Monday, September 21, 2009

Flu protection with these top ten immune boosting foods



Swine Flu protection starts to take front and center for adults and kids alike. Being sure that the whole family is getting a healthy dose of immune boosting foods can mean the difference between a miserable fall and winter or a happy and healthy one.


Feeding kids healthy foods can feel like an uphill battle sometimes, but it is not impossible. And it is actually really quite doable. It just takes a little ingenuity, creativity and good modeling. Getting the kids involved in the shopping, prepping and planning can go a long way towards their enthusiasm.



Try incorporating these top ten immune boosting foods into the family meals.

Garlic & Onions – They may not be a favorite, but adding these potent foods into meals in small amounts can keep everyone healthy.


Cruciferous Vegetables - including broccoli, brussel sprouts, cabbage, cauliflower, are good sources of betacarotene and help protect against free-radical damage. They also contain vitamin C and calcium. Try offering them with a dip of agave nectar and almond butter.


Green Leafy Veggies - also contain beta carotene, the precursor to vitamin A, vitamin C and calcium. For kids try them in a green smoothie to mask the “green” flavor.


Orange Vegetables - like sweet potatoes, carrots, pumpkin and winter squash are a good source of vitamin A


California Avocados - are rich in vitamin A and potassium and also contain folic acid and magnesium.


Shitake and Maitake Mushrooms - increase the body’s production of white blood cells, which are part of the immune system. Try a small amount in miso soup.
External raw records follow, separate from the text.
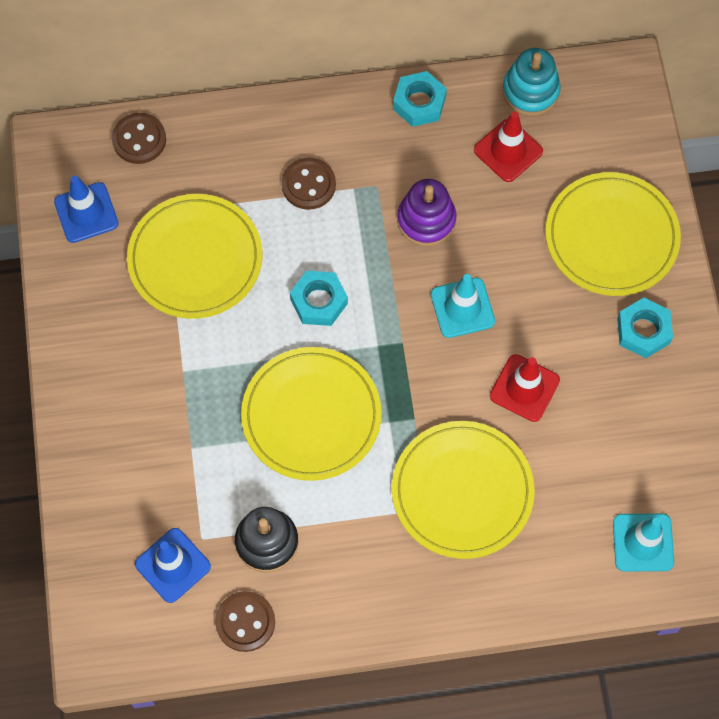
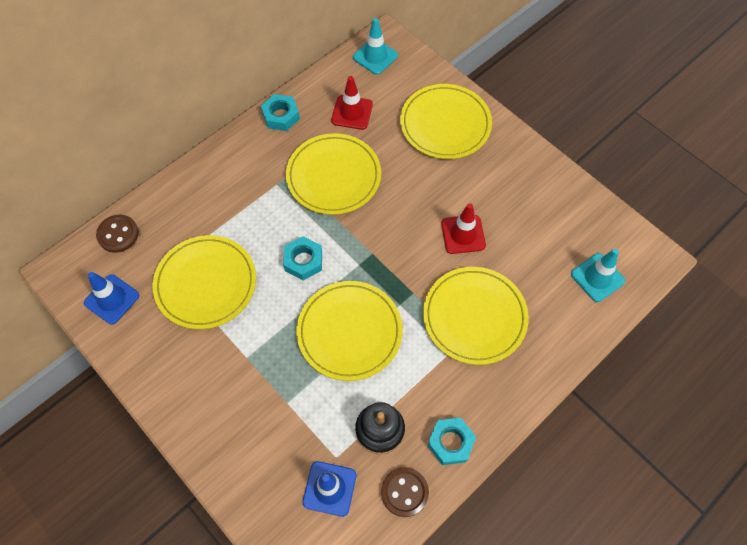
camera: 35 degrees left, 5 degrees down
brown button [282,158,336,210] -> none
purple stacking toy [397,179,457,246] -> yellow plate [286,133,381,215]
turquoise traffic cone [431,274,495,338] -> turquoise traffic cone moved to [353,18,398,75]
turquoise stacking toy [502,48,561,116] -> none
turquoise nut [617,298,673,358] -> turquoise nut moved to [427,418,476,465]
Papaya & Mango - Slice up a papaya or mango for dessert. Add to a green smoothie for yummy tropical sweetness.


Bell Peppers - Red, yellow, and orange peppers have about twice the vitamin C of green peppers.


Jicama - provides as much vitamin C as brocolli. Just peel and cut into “fries” for dipping into guacamole, salsa, nut butter or even natural ketchup.


Kiwi & Orange - the fuzzy little brown fruit with the deep green interior, make a great “fun” food. Pair with orange for a super dose of vitamin C.


For picky eaters, a good tasting green food powder may be just the ticket. Eating an abundance of fresh vegetables and fruits is definitely the ticket to flu protection for the whole family.